**PROVIDED PASSAGE:**
The second company is an outfit that has extremely high standards in trying to only hire the best people for each position. The sick policy works out great. Everyone appreciates the fact that sick people aren't pressured to come into the office and spread viruses. Employees with children feel that their needs are respected. People generally check their e-mail and try to work from home if all they have is a cold.
The difference is the quality of the employees and the company culture. If you are the CEO you can have a lot of influence over those things, and they will pay off far beyond the ability to implement a fair sick time policy.
Posted by: Dylan Salisbury | February 16, 2007 at 06:54 PM
I did this for my IT consulting company that we started in 1990. Worked well then and it should work well today if the employees are smart enough not to waste the time and to always keep some in the bank for when real sickness strikes.

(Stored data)

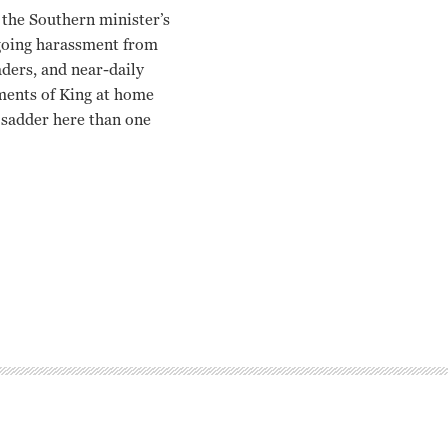
the Southern minister’s
ngoing harassment from
aders, and near-daily
ments of King at home
y sadder here than one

**EXERCISE:**
In the sick-policy comments, what reasons are given for the policy working out well at the second company?

**ANSWER SECTION:**
Employees appreciate that sick people aren't pressured to come into the office and spread viruses, and those with children feel their needs are respected. People with only a cold generally check their e-mail and try to work from home. The comment credits the difference to the quality of the employees and the company culture.